O retorno à Ponte foi seguido por um segundo período no Sport, anunciado em dezembro de 2012. Marcou o gol do empate na reestreia pelo clube pernambucano, em janeiro de 2013, pela Copa do Nordeste. Depois, veio o Atlético Paranaense, em setembro de 2013, e em seguida o Suwon Bluewings, da Coreia do Sul, onde ficou por uma temporada antes de retornar ao Brasil pela Chapecoense. Em setembro de 2015, foi anunciado pelo Bahia, e logo em sua estreia pelo Tricolor de Aço marcou e deu assistência no empate de 2 a 2 contra o Ceará, na Arena Castelão.
Em janeiro de 2016, Roger assinou com o Red Bull Brasil para o Campeonato Paulista e viveu ali um dos seus momentos mais marcantes: terminou a competição como artilheiro, com 11 gols marcados. Depois vieram a Ponte Preta mais uma vez, o Botafogo, onde chegou para disputar a Copa Libertadores de 2017, o Internacional, pelo qual estreou em vitória de 3 a 0 sobre o Novo Hamburgo, e o Corinthians, clube no qual assinou em abril de 2018. No Timão, marcou seu primeiro gol em empate por 1 a 1 contra o Sport, em Recife.
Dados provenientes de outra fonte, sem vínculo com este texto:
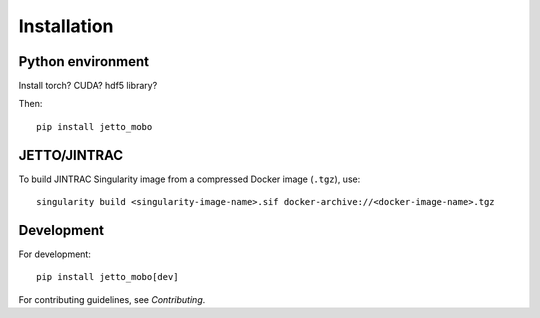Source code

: Installation 
============

Python environment
------------------
Install torch? CUDA? hdf5 library?

Then:
::
    pip install jetto_mobo

JETTO/JINTRAC
-------------

To build JINTRAC Singularity image from a compressed Docker image (``.tgz``), use:
::

    singularity build <singularity-image-name>.sif docker-archive://<docker-image-name>.tgz


Development
-----------
For development:
::
    pip install jetto_mobo[dev]

For contributing guidelines, see `Contributing`.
Após mais uma passagem rápida pelo Ceará em 2019, Roger voltaria à Ponte Preta pela quinta e última vez em 17 de maio de 2019. Ao todo, entre as cinco passagens pelo clube campineiro, disputou 201 jogos e marcou 67 gols, números que o tornam um dos maiores artilheiros da história recente da Macaca. Depois de breve passagem pelo Operário-PR em 2020 e de uma última temporada pela Inter de Limeira no Campeonato Paulista de 2021, anunciou sua aposentadoria em 17 de maio daquele ano, assumindo simultaneamente o cargo de gerente de futebol do clube alvinegro. Poucos meses depois, em agosto de 2021, assumiu interinamente o comando técnico da Inter de Limeira, iniciando sua carreira como treinador e dando continuidade a uma ligação profunda com o futebol que as chuteiras sozinhas já não eram capazes de satisfazer.